MHC antigen structure:

What are MHC antigens composed of? How many polypeptide chains?

Class I antigens have an ________ chain and an invariant chain called the _________.

Both Class II chains are______.

Do MHCs I and II, and immunoglobulins and T cell receptors arouse from the same ancestral gene?

Which HLA type is the most significant in solid organ transplantation?

A

Both class I and class II antigens are glycoproteins composed of two polypeptide chains.

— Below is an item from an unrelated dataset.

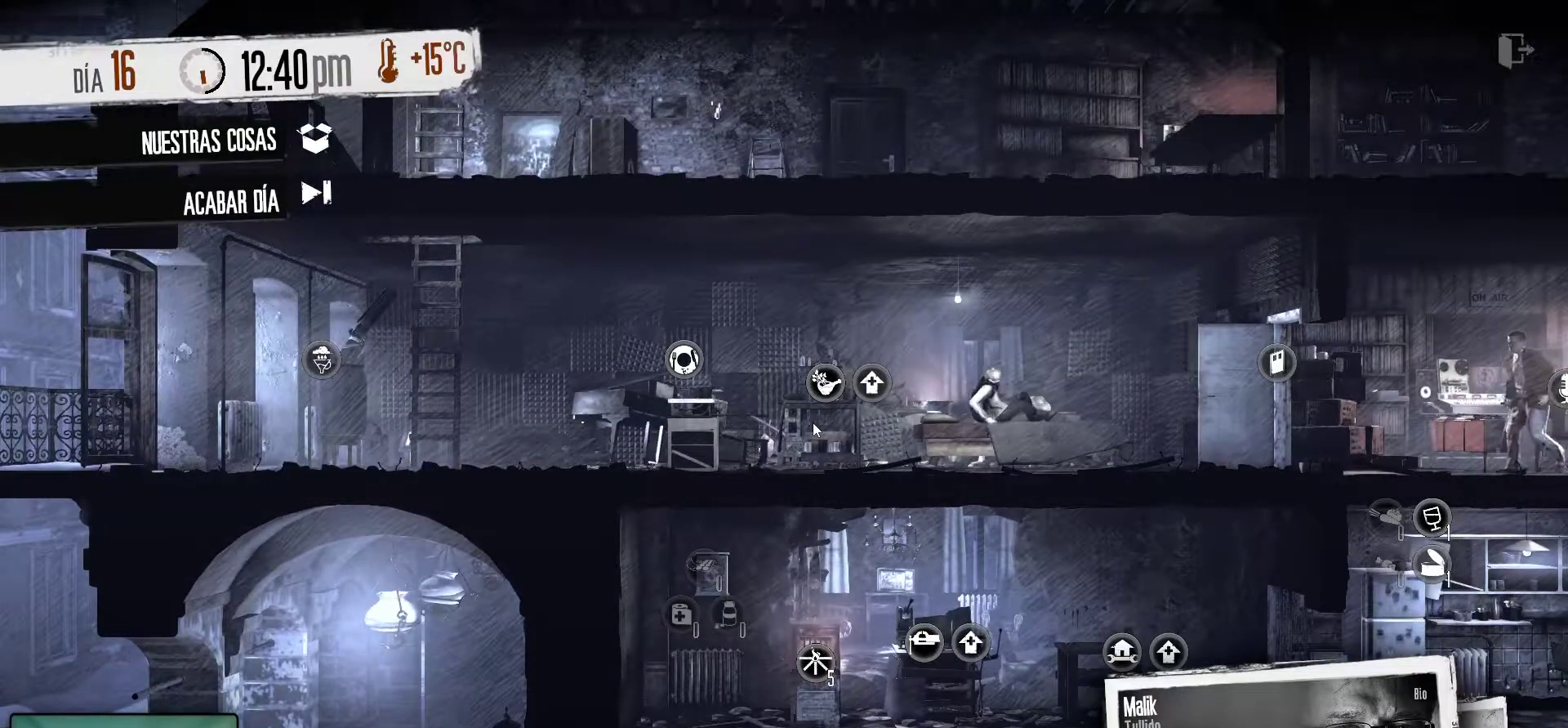
{"keys": [], "mouse": [], "mouse_move": "still", "events": [[33, "mouse_right", "down"], [183, "mouse_right", "up"]]}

Class I antigens consist of an allelically variable chain associated with an invariant chain called beta 2 -microglobulin.

-Both of the class II chains (α and β) are variable.

There is enough sequence homology between classes I and II, and immunoglobulins and T cell receptors, to indicate that they all arose from a common ancestral gene, the famous immunoglobulin domain.

–It’s fascinating to consider that the molecule that does the recognizing, and the molecule that’s recognized, originated in the same early structure. What might its function have been?

HLA-A and -B (and -C) produce molecules which are very similar in structure and function, and one arose from the other by gene duplication. Humans have triplicated (at least) Class II loci as well, so that we have DR , DP , and DQ. We often just say ‘ HLA-D ’ when we’re thinking Class II; in most cases we really mean HLA-DR, the most significant in solid organ transplantation.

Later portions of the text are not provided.